Task:
Rewrite the lines of the records below with every "WEEKLY" changed to "MONTHLY" and everything else left the same. Leave the pictures out of your answer.

** Opening The records block **

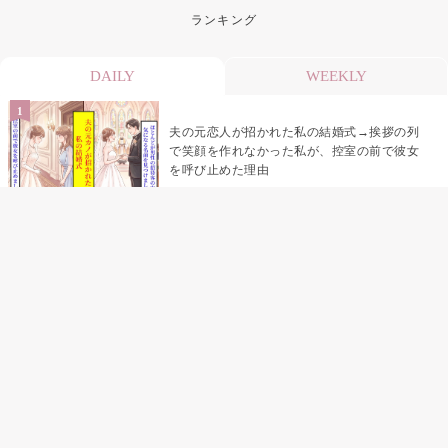
ランキング
DAILY
WEEKLY
夫の元恋人が招かれた私の結婚式→挨拶の列
で笑顔を作れなかった私が、控室の前で彼女
を呼び止めた理由
助手席で寝たふりをした俺が、バーベキュー
の帰りに謝った理由
「景品は会費を納めている方が対象なんで
す」朝の体操の会で、私だけに届いていなか
った案内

** Closing The records block **

Answer to this task:
ランキング
DAILY
MONTHLY
夫の元恋人が招かれた私の結婚式→挨拶の列
で笑顔を作れなかった私が、控室の前で彼女
を呼び止めた理由
助手席で寝たふりをした俺が、バーベキュー
の帰りに謝った理由
「景品は会費を納めている方が対象なんで
す」朝の体操の会で、私だけに届いていなか
った案内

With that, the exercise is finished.